Protagonisti gli alunni, chiamati quest’anno a confrontarsi con l’eredità di Roberto Ferruzzi (1853-1934), pittore di fama internazionale legato profondamente al territorio. Le sue opere, tra cui la celebre Madonnina, diventano punto di partenza per un percorso creativo che, lungo l’anno scolastico, ha visto i ragazzi osservare, reinterpretare e sperimentare tecniche diverse, guidati da docenti e artisti locali. Ne è nata una mostra che restituisce un dialogo intenso tra passato e presente, rendendo accessibile il patrimonio artistico locale e rafforzando il senso di appartenenza. I quadri, che compongono la collezione civica di Ferruzzi, sono visibili per la prima volta al pubblico a villa dei Vescovi per tutta la durata della Settimana e fino al 2 giugno.

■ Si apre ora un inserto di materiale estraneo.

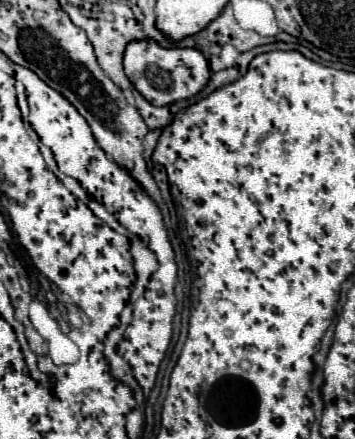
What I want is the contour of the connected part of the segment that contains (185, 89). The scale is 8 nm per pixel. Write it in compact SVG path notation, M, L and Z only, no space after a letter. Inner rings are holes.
M154 40L128 44L124 54L124 72L134 88L154 106L168 106L196 96L210 78L208 60L196 48L160 48Z

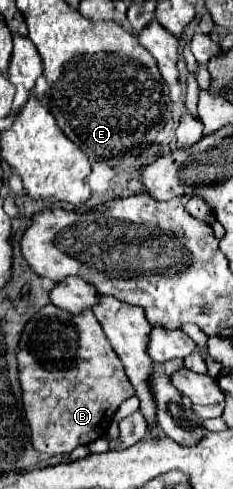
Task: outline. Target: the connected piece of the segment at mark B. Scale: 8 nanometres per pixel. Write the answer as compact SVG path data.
M44 305L24 327L18 343L18 379L22 387L24 415L30 423L32 445L40 453L62 455L70 453L78 445L88 445L100 439L118 409L118 405L134 395L134 387L128 381L118 355L112 351L110 343L104 339L96 317L90 309L74 315L70 311L60 311L56 305Z

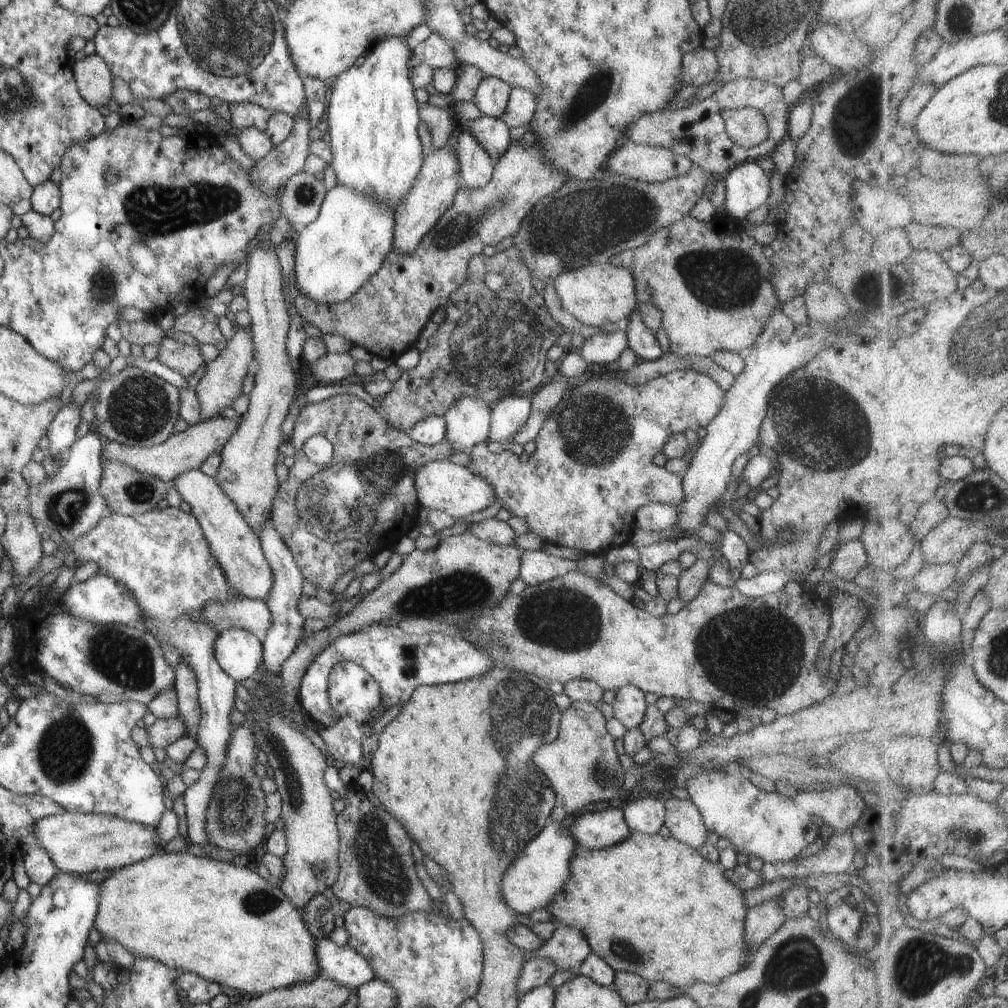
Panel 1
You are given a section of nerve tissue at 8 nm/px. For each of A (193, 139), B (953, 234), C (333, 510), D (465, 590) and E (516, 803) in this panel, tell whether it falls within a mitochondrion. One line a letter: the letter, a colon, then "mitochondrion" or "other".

«Accanto agli studenti – spiegano Rigato e Mario – le forze creative del territorio: artisti e artigiani che, con linguaggi differenti, dalla pittura alla scultura, fino alle arti applicate, testimoniano la vitalità culturale di Torreglia. Il loro coinvolgimento trasforma la Settimana in uno spazio di incontro tra generazioni, dove esperienze e sensibilità si contaminano, dando vita a un vero e proprio “contagio di bellezza”».
Tra i momenti clou: il 9 maggio alle 18 inaugurazione all’auditorium Giuliana Fraccaro Prosdocimi; il 15 maggio dalle 10 alle 12 “Musica al mercato” con i giovani musicisti che accompagneranno la mattinata in piazza, e dalle 10 alle 13, il “Mercatino green fingers” dove sarà possibile acquistare piantine ornamentali seminate, curate e trapiantate in vasetti decorati dagli studenti.
Fin dalla prima edizione il progetto si distingue per l’attenzione alla sostenibilità attraverso l’uso di materiali riciclati, supporti a basso impatto ambientale e una progettazione consapevole.
Torreglia dimostra così che educare alla bellezza significa costruire comunità: un processo che unisce generazioni, valorizza il territorio e apre nuove prospettive di crescita condivisa.